Tuesday, May 02, 2023

The monarchy is undermining the constitution

The Globe and Mail reports on the MPs and Senators, from in and outside Quebec, from the Bloc, the Liberals, and the NDP, who regret and resent having to swear an oath of allegiance to the British monarch in order to serve the Canadian people in the Canadian Parliament.

Quebec Senator Julie Miville-Dechêne also questioned the need for the oath. “The time has come to at least have a choice … to swear to the monarch or to Canada,” she said.

“I would prefer to swear to the people of Canada.”

This sentiment is becoming close to universal. In practice, in daily life, we have already abolished the monarchy in Canada. It means little to anyone now. For many years, Canada has been thoroughly disconnected from monarchist attitudes and British traditions. The monarchy no longer holds significant meaning for Canadians -- not positive meaning, at least. 

 And the best defence of the monarchy anyone offers nowadays? It seems to be, oh, well, it's not that big a deal, it's not worth doing anything about it.  From the same Globe article:

Michael Wernick, a former head of the federal public service and a former a senior official in constitutional affairs, said revisiting the oath with 220 parliamentary sitting days left until the next election would be “a huge waste of energy.”

“There’s more important things to focus on,” he said.

The Prime Minister, responding to the latest in a decades-long series of polls confirming the vanishing significance of the monarchy in Canada, said much the same a few days ago ("Trudeau says Canada's ties to monarchy 'not his focus.'") As if governments focus on one thing at a time.

The expectation seems to be that large numbers of the people we elect to represent us will continue to effectively perjure themselves, or at least engage in the kind of mental finger-crossing that allows them to declare on oath that their highest loyalty is to a foreign monarch who reigns by divine right, in order to fulfil their duties to us.

The oath question shows how important the monarchy problem has become. As the political scientist Emmett Macfarlane points out, Quebec's legislation -- exempting members of the Quebec National Assembly from having to swear the oath to the king -- is flatly unconstitutional. But since it is nearly universally popular and harms almost no one,  it is likely to endure indefinitely, constitutional or not.

Canada has a serious problem when some policy choice is so popular that simply ignoring the constitution becomes acceptable, even preferable. Indeed, it's likely to become infectious in other provinces, maybe also in Ottawa. When the monarchy is unpopular enough to bring our monarchical constitution itself into disrepute, we need seriously to consider changing the constitution, instead of blithely saying, "Oh, it's too much trouble, so it's impossible."

And it should not be only the constitutional standing of that oath that is examined. What we need is a prime minister ready to go to the provinces and say, " Are you willing to discuss a constitutional amendment on the monarchy?

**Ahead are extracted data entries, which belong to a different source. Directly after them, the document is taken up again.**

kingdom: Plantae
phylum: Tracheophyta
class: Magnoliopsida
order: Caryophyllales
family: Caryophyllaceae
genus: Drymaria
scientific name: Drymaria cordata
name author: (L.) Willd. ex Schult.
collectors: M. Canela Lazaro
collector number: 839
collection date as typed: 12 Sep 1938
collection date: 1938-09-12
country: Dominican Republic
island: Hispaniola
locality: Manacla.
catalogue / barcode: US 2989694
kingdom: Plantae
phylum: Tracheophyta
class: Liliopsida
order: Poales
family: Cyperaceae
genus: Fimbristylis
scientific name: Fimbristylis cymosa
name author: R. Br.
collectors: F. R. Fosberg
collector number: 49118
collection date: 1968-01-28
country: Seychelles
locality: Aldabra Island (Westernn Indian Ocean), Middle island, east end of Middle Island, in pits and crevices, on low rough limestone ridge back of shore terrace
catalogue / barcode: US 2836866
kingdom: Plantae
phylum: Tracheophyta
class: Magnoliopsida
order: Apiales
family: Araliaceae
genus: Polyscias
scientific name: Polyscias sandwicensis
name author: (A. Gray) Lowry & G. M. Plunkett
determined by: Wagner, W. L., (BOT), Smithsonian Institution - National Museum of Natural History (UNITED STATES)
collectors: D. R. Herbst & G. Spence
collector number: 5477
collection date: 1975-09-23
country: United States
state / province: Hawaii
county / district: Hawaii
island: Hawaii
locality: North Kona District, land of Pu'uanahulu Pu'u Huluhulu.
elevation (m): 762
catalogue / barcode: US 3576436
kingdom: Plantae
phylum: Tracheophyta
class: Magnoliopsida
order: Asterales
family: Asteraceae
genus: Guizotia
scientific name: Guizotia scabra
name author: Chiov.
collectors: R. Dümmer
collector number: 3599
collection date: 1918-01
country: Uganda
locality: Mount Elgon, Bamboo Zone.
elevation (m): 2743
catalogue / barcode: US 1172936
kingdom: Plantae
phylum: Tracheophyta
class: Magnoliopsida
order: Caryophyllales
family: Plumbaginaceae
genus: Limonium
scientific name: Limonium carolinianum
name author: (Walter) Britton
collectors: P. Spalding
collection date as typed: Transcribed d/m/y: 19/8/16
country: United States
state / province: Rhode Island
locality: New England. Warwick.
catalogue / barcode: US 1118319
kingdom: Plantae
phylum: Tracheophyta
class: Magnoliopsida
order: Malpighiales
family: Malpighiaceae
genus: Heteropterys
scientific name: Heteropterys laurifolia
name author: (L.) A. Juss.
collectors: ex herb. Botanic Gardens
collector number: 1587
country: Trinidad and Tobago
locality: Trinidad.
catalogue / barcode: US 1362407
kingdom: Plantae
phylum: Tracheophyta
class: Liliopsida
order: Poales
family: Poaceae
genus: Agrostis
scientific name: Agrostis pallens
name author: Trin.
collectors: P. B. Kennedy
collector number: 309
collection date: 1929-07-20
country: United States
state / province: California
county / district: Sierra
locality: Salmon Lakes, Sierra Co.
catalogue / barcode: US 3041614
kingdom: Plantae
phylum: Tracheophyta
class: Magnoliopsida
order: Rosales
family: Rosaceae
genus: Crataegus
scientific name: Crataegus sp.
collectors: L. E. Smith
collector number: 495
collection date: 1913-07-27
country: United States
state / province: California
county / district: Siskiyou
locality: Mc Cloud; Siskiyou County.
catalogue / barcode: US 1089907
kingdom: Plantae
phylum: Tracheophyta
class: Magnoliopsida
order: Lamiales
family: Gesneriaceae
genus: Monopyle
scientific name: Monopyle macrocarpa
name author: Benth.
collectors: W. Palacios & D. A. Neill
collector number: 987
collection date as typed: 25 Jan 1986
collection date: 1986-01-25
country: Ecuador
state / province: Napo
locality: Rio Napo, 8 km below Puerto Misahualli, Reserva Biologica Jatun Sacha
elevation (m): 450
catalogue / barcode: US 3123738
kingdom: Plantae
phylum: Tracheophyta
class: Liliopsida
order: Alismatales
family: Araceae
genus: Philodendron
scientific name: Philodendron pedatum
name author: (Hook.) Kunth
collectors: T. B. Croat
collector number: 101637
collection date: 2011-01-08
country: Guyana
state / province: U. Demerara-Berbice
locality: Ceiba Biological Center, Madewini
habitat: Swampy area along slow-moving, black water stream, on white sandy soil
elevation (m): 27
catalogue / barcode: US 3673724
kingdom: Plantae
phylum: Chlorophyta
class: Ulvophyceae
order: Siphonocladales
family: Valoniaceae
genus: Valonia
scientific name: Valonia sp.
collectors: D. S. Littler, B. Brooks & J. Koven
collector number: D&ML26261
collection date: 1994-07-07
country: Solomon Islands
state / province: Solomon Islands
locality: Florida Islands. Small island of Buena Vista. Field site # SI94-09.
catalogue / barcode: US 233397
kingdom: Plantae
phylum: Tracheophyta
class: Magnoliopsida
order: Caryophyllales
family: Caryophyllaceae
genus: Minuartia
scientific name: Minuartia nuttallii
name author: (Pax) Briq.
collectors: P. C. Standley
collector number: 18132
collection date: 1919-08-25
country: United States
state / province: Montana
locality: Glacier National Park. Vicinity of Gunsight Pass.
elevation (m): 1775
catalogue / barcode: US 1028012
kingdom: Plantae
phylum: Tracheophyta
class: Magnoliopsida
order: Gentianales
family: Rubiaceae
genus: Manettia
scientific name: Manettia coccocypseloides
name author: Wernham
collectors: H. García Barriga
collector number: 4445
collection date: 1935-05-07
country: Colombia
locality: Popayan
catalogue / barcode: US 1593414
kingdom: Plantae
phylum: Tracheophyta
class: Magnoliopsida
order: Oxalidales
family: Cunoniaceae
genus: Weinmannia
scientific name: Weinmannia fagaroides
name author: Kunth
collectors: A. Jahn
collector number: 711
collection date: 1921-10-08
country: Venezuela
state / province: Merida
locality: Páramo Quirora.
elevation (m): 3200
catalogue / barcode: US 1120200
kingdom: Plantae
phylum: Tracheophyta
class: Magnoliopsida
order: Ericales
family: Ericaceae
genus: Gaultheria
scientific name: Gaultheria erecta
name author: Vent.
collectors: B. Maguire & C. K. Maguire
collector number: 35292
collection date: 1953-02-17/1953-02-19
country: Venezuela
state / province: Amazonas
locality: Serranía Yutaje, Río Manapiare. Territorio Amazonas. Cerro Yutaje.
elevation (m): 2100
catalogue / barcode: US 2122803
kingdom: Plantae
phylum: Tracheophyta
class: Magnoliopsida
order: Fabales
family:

No side deals, no fish for rights, no referendum, a one-time, one-issue consideration of collective action on our head of state problem." Who knows, with Quebec already outside the constitution on the oath question, and seemingly determined to set itself aside from monarchy, even it might consider a one-time relaxation of its traditional veto on constitutional change.  

That would put our governments into the monarchy discussion. And yes, it would generate some "energy."  Good energy. The monarchy may be centuries old and the constitutional amending formula only forty. But if the obsolete monarchy is rendering the constitution obsolete, it's time for a review. If our governments can't address a problem that has already been settled everywhere else in Canadian life, they fail us too. It's worth some effort.